## Stored records
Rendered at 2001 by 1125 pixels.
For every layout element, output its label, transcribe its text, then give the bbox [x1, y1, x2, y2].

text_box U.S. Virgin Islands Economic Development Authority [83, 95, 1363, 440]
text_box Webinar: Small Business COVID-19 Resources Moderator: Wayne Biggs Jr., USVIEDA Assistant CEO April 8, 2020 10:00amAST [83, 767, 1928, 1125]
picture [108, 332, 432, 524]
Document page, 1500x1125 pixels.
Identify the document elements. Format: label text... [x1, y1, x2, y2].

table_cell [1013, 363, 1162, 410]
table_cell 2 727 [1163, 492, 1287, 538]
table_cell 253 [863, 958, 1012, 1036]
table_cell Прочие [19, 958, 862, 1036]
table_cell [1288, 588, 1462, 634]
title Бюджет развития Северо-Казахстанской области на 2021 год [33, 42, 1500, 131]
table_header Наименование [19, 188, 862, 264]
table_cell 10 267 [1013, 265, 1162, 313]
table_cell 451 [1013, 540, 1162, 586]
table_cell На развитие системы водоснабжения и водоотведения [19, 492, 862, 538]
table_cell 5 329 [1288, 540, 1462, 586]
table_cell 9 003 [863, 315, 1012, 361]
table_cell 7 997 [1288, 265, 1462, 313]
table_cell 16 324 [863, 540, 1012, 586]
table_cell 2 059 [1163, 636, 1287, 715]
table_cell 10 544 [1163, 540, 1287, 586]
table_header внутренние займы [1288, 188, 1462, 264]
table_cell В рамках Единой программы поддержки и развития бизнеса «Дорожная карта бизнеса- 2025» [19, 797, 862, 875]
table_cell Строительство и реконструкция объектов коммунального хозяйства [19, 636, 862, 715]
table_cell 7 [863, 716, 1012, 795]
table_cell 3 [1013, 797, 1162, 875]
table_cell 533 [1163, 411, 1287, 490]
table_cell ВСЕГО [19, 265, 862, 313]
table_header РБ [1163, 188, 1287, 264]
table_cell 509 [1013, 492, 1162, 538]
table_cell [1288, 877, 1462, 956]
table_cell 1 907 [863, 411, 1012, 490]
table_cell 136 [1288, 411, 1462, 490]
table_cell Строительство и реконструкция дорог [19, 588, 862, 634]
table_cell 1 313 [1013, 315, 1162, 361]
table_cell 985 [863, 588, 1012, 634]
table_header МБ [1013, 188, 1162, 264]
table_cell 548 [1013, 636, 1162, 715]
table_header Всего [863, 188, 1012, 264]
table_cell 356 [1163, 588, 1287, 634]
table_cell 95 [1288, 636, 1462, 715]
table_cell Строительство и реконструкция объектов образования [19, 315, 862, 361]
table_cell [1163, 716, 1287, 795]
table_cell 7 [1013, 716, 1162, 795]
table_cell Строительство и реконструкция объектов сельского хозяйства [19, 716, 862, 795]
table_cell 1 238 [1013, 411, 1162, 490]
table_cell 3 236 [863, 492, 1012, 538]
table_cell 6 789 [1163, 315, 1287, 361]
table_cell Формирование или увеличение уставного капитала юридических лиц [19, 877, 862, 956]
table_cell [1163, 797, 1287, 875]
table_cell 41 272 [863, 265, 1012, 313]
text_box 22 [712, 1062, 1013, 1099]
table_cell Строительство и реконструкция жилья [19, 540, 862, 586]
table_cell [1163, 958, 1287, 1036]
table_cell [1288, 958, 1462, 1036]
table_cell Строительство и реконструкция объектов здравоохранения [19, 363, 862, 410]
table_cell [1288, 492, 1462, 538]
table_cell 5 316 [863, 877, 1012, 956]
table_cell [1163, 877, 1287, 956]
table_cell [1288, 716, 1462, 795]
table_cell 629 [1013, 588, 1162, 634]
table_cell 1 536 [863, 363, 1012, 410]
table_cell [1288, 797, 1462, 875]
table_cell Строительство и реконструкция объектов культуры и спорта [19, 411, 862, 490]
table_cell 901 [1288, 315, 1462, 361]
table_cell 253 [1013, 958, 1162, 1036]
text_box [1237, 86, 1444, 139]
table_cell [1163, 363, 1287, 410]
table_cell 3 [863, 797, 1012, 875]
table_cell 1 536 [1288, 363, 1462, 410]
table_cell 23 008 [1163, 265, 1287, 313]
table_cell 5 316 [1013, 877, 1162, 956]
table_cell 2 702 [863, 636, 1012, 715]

## AIM OF THE EXERCISE
Repeat the records above exactly as they appear.

## SOLUTION FOR THIS TASK
Rendered at 2001 by 1125 pixels.
For every layout element, output its label, transcribe its text, then give the bbox [x1, y1, x2, y2].

text_box U.S. Virgin Islands Economic Development Authority [83, 95, 1363, 440]
text_box Webinar: Small Business COVID-19 Resources Moderator: Wayne Biggs Jr., USVIEDA Assistant CEO April 8, 2020 10:00amAST [83, 767, 1928, 1125]
picture [108, 332, 432, 524]
Document page, 1500x1125 pixels.
Identify the document elements. Format: label text... [x1, y1, x2, y2].

table_cell [1013, 363, 1162, 410]
table_cell 2 727 [1163, 492, 1287, 538]
table_cell 253 [863, 958, 1012, 1036]
table_cell Прочие [19, 958, 862, 1036]
table_cell [1288, 588, 1462, 634]
title Бюджет развития Северо-Казахстанской области на 2021 год [33, 42, 1500, 131]
table_header Наименование [19, 188, 862, 264]
table_cell 10 267 [1013, 265, 1162, 313]
table_cell 451 [1013, 540, 1162, 586]
table_cell На развитие системы водоснабжения и водоотведения [19, 492, 862, 538]
table_cell 5 329 [1288, 540, 1462, 586]
table_cell 9 003 [863, 315, 1012, 361]
table_cell 7 997 [1288, 265, 1462, 313]
table_cell 16 324 [863, 540, 1012, 586]
table_cell 2 059 [1163, 636, 1287, 715]
table_cell 10 544 [1163, 540, 1287, 586]
table_header внутренние займы [1288, 188, 1462, 264]
table_cell В рамках Единой программы поддержки и развития бизнеса «Дорожная карта бизнеса- 2025» [19, 797, 862, 875]
table_cell Строительство и реконструкция объектов коммунального хозяйства [19, 636, 862, 715]
table_cell 7 [863, 716, 1012, 795]
table_cell 3 [1013, 797, 1162, 875]
table_cell 533 [1163, 411, 1287, 490]
table_cell ВСЕГО [19, 265, 862, 313]
table_header РБ [1163, 188, 1287, 264]
table_cell 509 [1013, 492, 1162, 538]
table_cell [1288, 877, 1462, 956]
table_cell 1 907 [863, 411, 1012, 490]
table_cell 136 [1288, 411, 1462, 490]
table_cell Строительство и реконструкция дорог [19, 588, 862, 634]
table_cell 1 313 [1013, 315, 1162, 361]
table_cell 985 [863, 588, 1012, 634]
table_header МБ [1013, 188, 1162, 264]
table_cell 548 [1013, 636, 1162, 715]
table_header Всего [863, 188, 1012, 264]
table_cell 356 [1163, 588, 1287, 634]
table_cell 95 [1288, 636, 1462, 715]
table_cell Строительство и реконструкция объектов образования [19, 315, 862, 361]
table_cell [1163, 716, 1287, 795]
table_cell 7 [1013, 716, 1162, 795]
table_cell Строительство и реконструкция объектов сельского хозяйства [19, 716, 862, 795]
table_cell 1 238 [1013, 411, 1162, 490]
table_cell 3 236 [863, 492, 1012, 538]
table_cell 6 789 [1163, 315, 1287, 361]
table_cell Формирование или увеличение уставного капитала юридических лиц [19, 877, 862, 956]
table_cell [1163, 797, 1287, 875]
table_cell 41 272 [863, 265, 1012, 313]
text_box 22 [712, 1062, 1013, 1099]
table_cell Строительство и реконструкция жилья [19, 540, 862, 586]
table_cell [1163, 958, 1287, 1036]
table_cell [1288, 958, 1462, 1036]
table_cell Строительство и реконструкция объектов здравоохранения [19, 363, 862, 410]
table_cell [1288, 492, 1462, 538]
table_cell 5 316 [863, 877, 1012, 956]
table_cell [1163, 877, 1287, 956]
table_cell [1288, 716, 1462, 795]
table_cell 629 [1013, 588, 1162, 634]
table_cell 1 536 [863, 363, 1012, 410]
table_cell [1288, 797, 1462, 875]
table_cell Строительство и реконструкция объектов культуры и спорта [19, 411, 862, 490]
table_cell 901 [1288, 315, 1462, 361]
table_cell 253 [1013, 958, 1162, 1036]
text_box [1237, 86, 1444, 139]
table_cell [1163, 363, 1287, 410]
table_cell 3 [863, 797, 1012, 875]
table_cell 1 536 [1288, 363, 1462, 410]
table_cell 23 008 [1163, 265, 1287, 313]
table_cell 5 316 [1013, 877, 1162, 956]
table_cell 2 702 [863, 636, 1012, 715]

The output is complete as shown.